To give the viewers an experience to take home, and of course as a model for this tour fee, they also have a small shop/display counter. The only way we could have reciprocated the gesture was to buy some stuff so we bought quite a lot. Most of that was exciting and relatable as we were purchasing exactly what we saw being made right then. All of it was for European and American markets and were indeed of supreme quality. So we made a good collection of fancy paper bags, craft kits, various kinds of papers etc. that my daughter is waiting to rob off her mother for her school projects.
But this perhaps was not the ‘essential hand block printing’ that we came to see. So we asked the lady (Ms. Chhavi) to guide us to a place where we could watch that happening. She recommended this place called “Sakshi”.
Sakshi was this store, with a factory close by where both the block printing and blue-pottery happened.
If you have ever tried your hands at pottery then you would know that it is a laborious process. I have never done it myself but I have lived closely with someone who has. I guess the phrase, getting your hands wet, probably comes from here. Long back, Sahil Ghumakkar Sethi wrote a small log on his visit to Khurja, a small town very close to Delhi. Khurja is a hot centre, literally, of pottery and an interesting visit. So as we learned, at Sanganer and other places that produce blue pottery, it is the stone powder which is used after grinding the stones and kneading it before finally creating the artefacts. This was new to us. We were lucky to peep into the kiln and learnt that because of the stone, the breakage rate is very high. And all the pieces that break are completely a waste (unlike clay which can be wetted and treated and reused). There were a few artisans who were busy with the various stages of the entire process.

* * * * * * *

◆ **Problem to solve**
Return everything from "But this perhaps" down to "and blue-pottery happened." in the passage about block printing and blue pottery, copied word for word.

* * * * * * *

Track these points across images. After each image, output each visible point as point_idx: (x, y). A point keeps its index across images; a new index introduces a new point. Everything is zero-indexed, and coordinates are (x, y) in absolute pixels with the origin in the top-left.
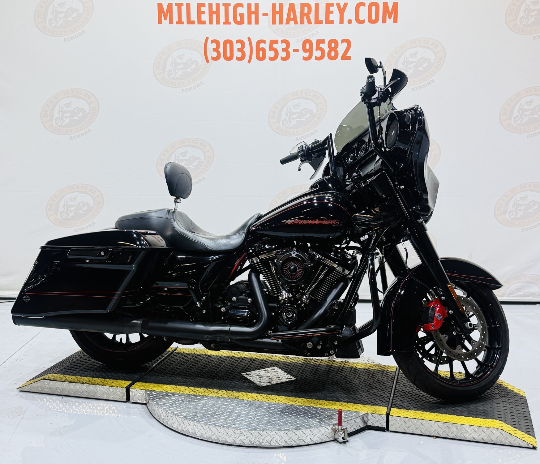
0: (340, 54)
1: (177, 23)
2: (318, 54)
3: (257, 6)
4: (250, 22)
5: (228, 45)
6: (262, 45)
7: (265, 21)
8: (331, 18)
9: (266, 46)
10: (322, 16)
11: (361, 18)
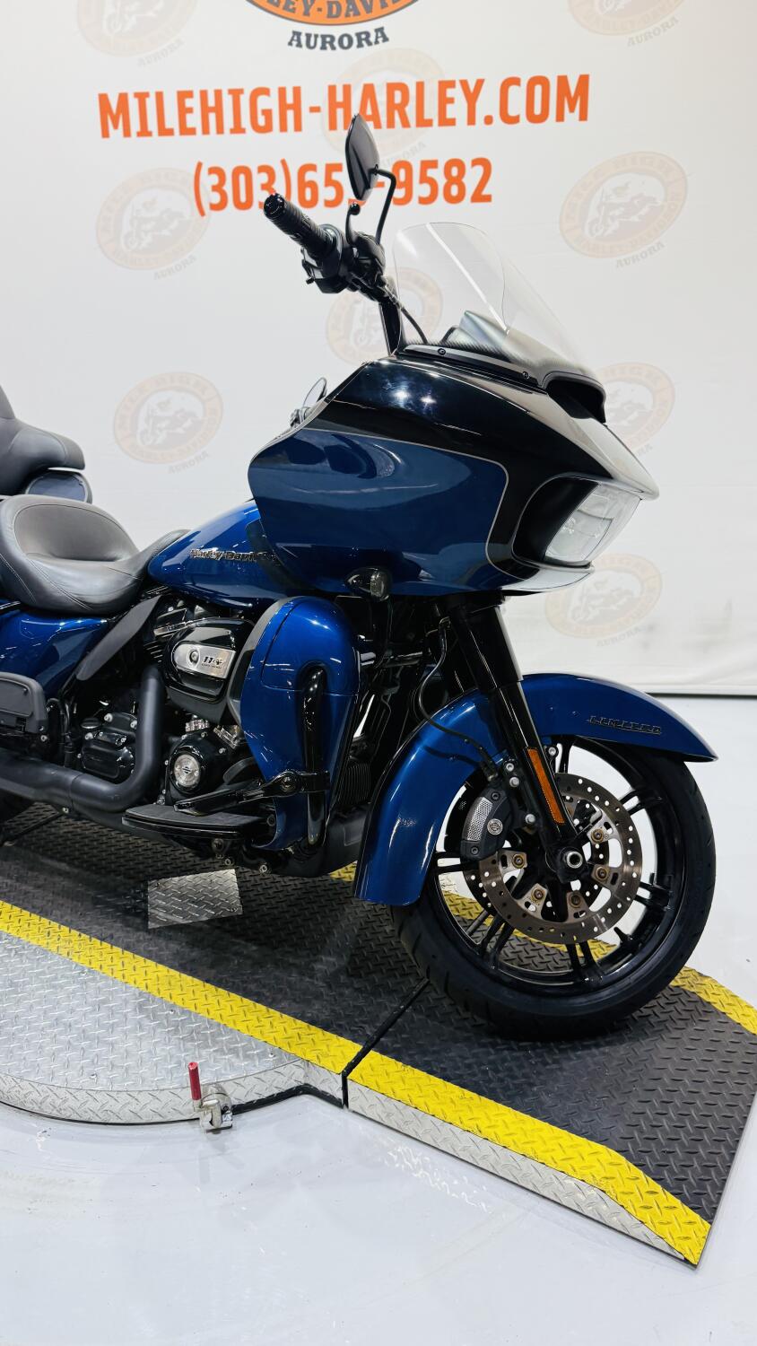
0: (470, 191)
1: (139, 134)
2: (425, 190)
3: (297, 91)
4: (283, 128)
5: (242, 178)
6: (309, 176)
7: (314, 123)
8: (449, 115)
9: (318, 177)
10: (431, 111)
11: (512, 112)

* * * * * * *

◆ **Output of the exercise**
But this perhaps was not the ‘essential hand block printing’ that we came to see. So we asked the lady (Ms. Chhavi) to guide us to a place where we could watch that happening. She recommended this place called “Sakshi”.
Sakshi was this store, with a factory close by where both the block printing and blue-pottery happened.